DATASET CONTENT.
_ _ _ _ _ _ _

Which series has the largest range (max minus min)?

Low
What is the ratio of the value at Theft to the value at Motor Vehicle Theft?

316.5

_ _ _ _ _ _ _

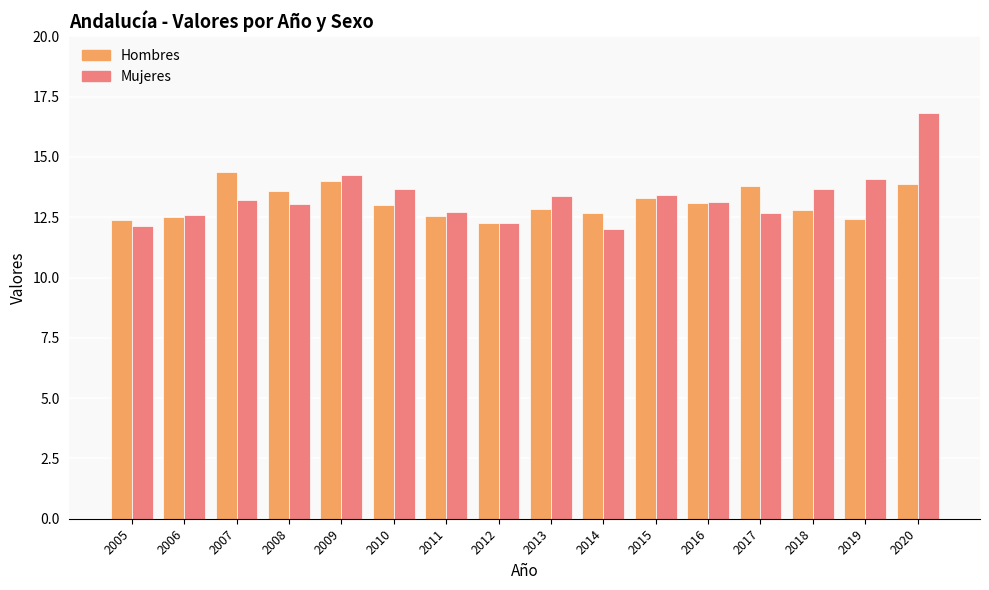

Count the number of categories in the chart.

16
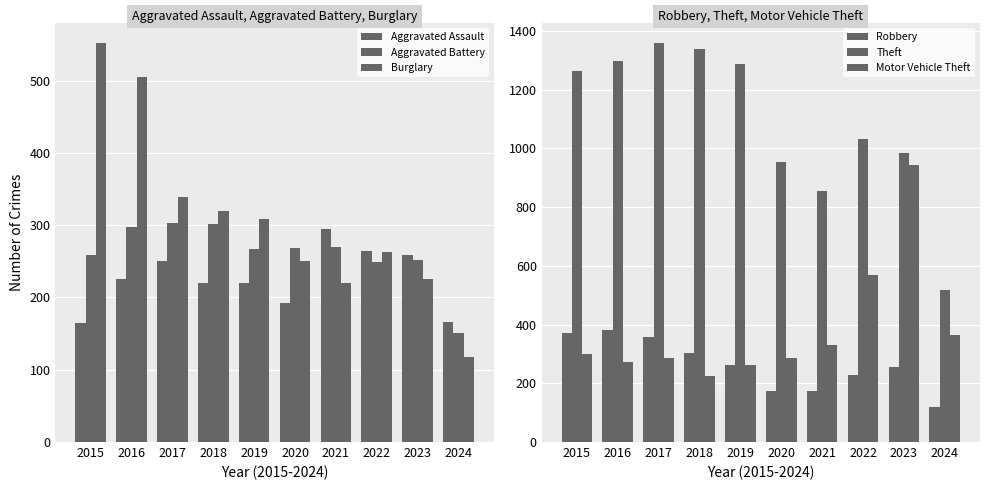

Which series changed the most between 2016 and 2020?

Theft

_ _ _ _ _ _ _

Copy the rows word for word, starting at the line containing "Which series has" and ending at the line containing "What is the", including both of those lines.

Which series has the largest range (max minus min)?

Low
What is the ratio of the value at Theft to the value at Motor Vehicle Theft?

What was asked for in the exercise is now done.